## [REQUIRED WORK]
Reproduce exactly the lines from the one containing "cy_px: -169" through the last line of the records below, both included. Leave out any pictures.

*** MATERIAL SUPPLIED Section Begins ***

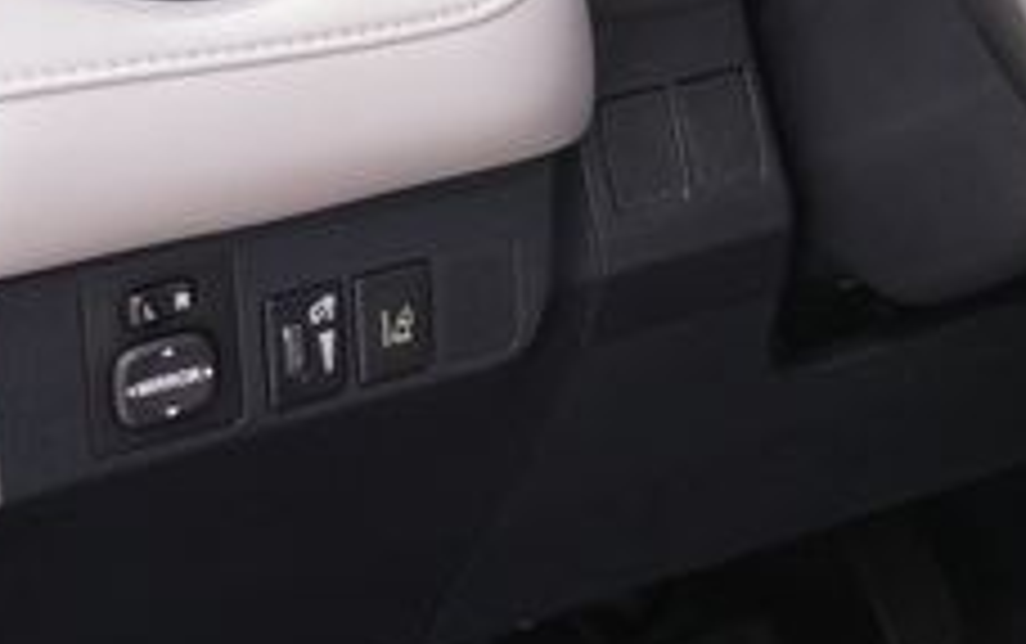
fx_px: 2883
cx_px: 1228
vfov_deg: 12.4
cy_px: -169
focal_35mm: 103
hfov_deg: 19.1
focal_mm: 24
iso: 800
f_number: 4.5
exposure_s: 1/60
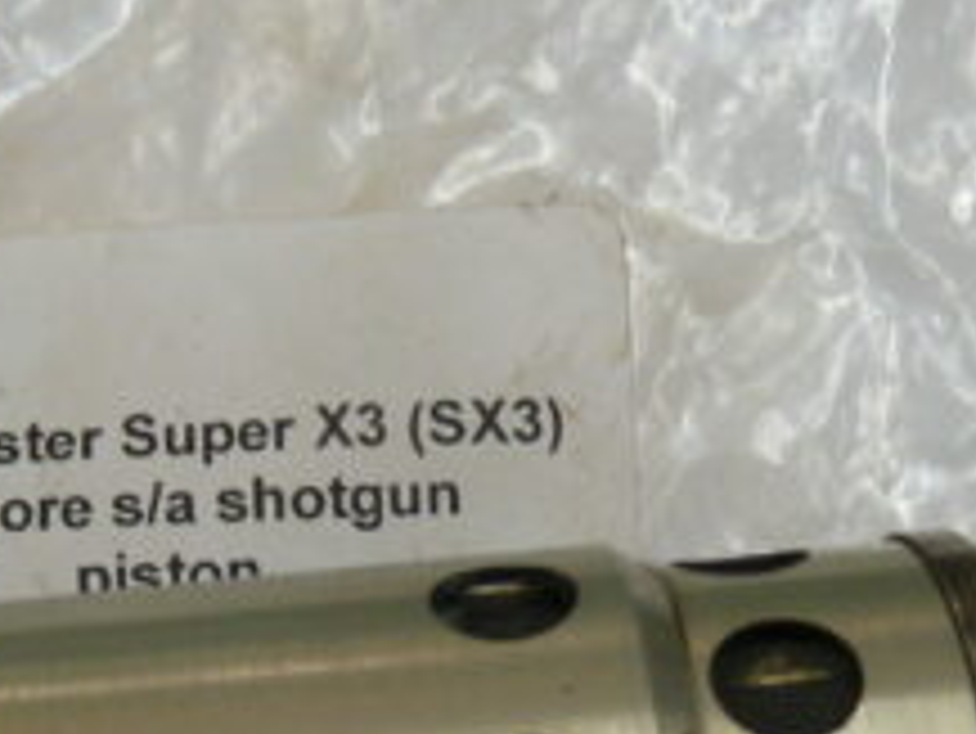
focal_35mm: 69
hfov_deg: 28.1
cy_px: 788
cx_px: 418
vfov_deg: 20.4
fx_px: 1947
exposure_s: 1/30
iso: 200
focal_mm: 4.1
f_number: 3.3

*** MATERIAL SUPPLIED Section Ends ***

## [ANSWER SPACE]
cy_px: -169
focal_35mm: 103
hfov_deg: 19.1
focal_mm: 24
iso: 800
f_number: 4.5
exposure_s: 1/60
focal_35mm: 69
hfov_deg: 28.1
cy_px: 788
cx_px: 418
vfov_deg: 20.4
fx_px: 1947
exposure_s: 1/30
iso: 200
focal_mm: 4.1
f_number: 3.3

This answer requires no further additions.